Se o estreito de Ormuz expõe a dependência mundial do petróleo, os rios amazónicos revelam outra: a de um modelo industrial ainda sustentado pela remoção intensiva de recursos naturais. Sobre essa infraestrutura avança agora a pressão por minerais críticos, com requerimentos mineiros próximos de terras indígenas, unidades de conservação e territórios com presença de povos isolados.
Segundo reportagem da Repórter Brasil, publicada em outubro de 2025 com base em dados públicos, foram identificados 7718 requerimentos ativos para a exploração de 16 minerais críticos na Amazónia Legal, com processos protocolados entre 1953 e setembro de 2025. A lista inclui cobre, lítio, terras raras, níquel, nióbio, estanho, grafite, tântalo, tungsténio, urânio e outros minerais ligados à tecnologia, à transição energética e à indústria bélica.
Dentro desse universo, 1827 pedidos, 24% do total, estariam a menos de 40 quilómetros de áreas com presença de povos indígenas isolados. A análise da Repórter Brasil, feita a partir de dados da Agência Nacional de Mineração e do Observatório dos Povos Indígenas Isolados, indica pressão sobre, pelo menos, 45 grupos indígenas isolados na Amazónia brasileira.

A mesma investigação aponta uma aceleração recente. Mais de 3000 processos, 44% do total, foram apresentados a partir de 2020. O dado sugere que a corrida por minerais estratégicos ganhou intensidade à medida que esses recursos passaram a ser associados não apenas à mineração tradicional, mas também às cadeias globais da eletrificação, da transição energética, da tecnologia e da segurança.
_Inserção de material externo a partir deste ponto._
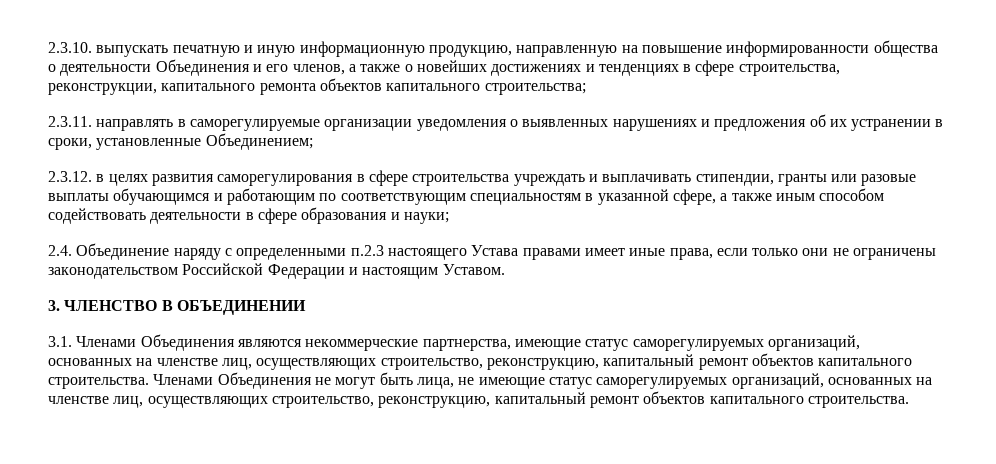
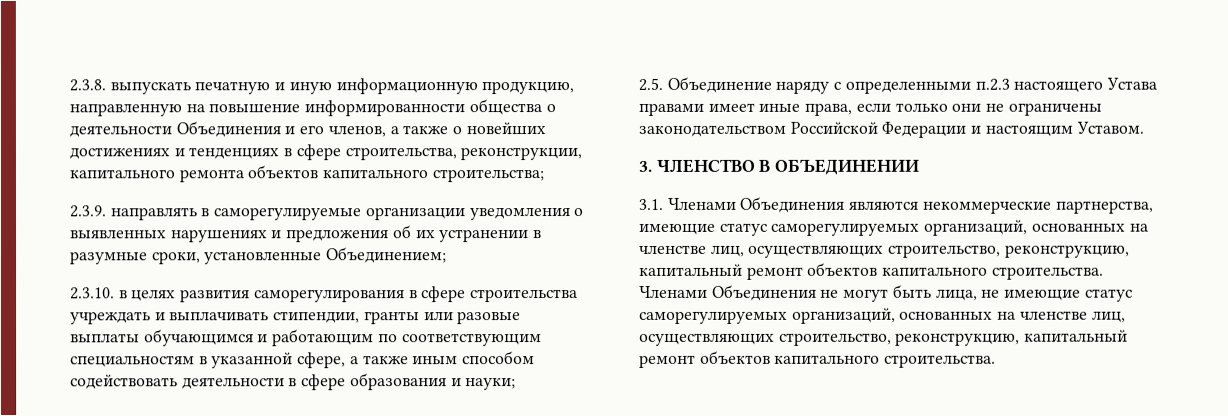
[48,42,92,53] 2.3.10. -> [69,79,106,92] 2.3.8.
[48,116,92,127] 2.3.11. -> [69,205,107,218] 2.3.9.
(944, 123) none -> [70,251,148,265] разумные
[48,171,92,182] 2.3.12. -> [70,287,115,300] 2.3.10.
[48,245,72,256] 2.4. -> [638,77,663,91] 2.5.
Um levantamento posterior do Observatório da Transição Energética, projeto de jornalismo de dados da Repórter Brasil, do Inesc e do grupo PoEMAS, publicado em abril de 2026, amplia o recorte para as terras indígenas no Brasil. A análise identificou, pelo menos, 278 terras cercadas por requerimentos de exploração de minerais críticos, 44% das áreas indígenas do país. Ao todo, foram mapeados 2055 requerimentos mineiros sobrepostos ou situados a menos de dez quilómetros desses territórios, a partir do cruzamento de dados mineiros com as bases da Funai.
Os números não indicam, por si só, exploração autorizada ou atividade mineira em curso em todas as áreas. Revelam, contudo, pressão territorial formalizada em processos ativos ou requerimentos administrativos. Trata-se de um mapa de risco e disputa sobre o território, não de um inventário oficial de minas em operação.
A nova corrida mineral
A nova geografia da transição traz um risco conhecido: a criação de novas zonas de sacrifício. A Amazónia já conhece o preço das corridas minerais. Diversos locais de exploração, tratamento e refinação de minérios para exportação, destinados a abastecer grandes mercados, tornaram-se áreas de degradação ambiental e social, com danos prolongados sobre a floresta e sobre as populações que nela vivem.
A exploração mineral é nociva por natureza. Os seus rejeitos permanecem no território e, em muitos casos, os impactos acumulam-se durante décadas. Quando barragens, resíduos tóxicos e contaminação avançam sobre rios, solos e comunidades, os desastres deixam de ser acidentes isolados e passam a integrar a lógica do próprio modelo extrativo.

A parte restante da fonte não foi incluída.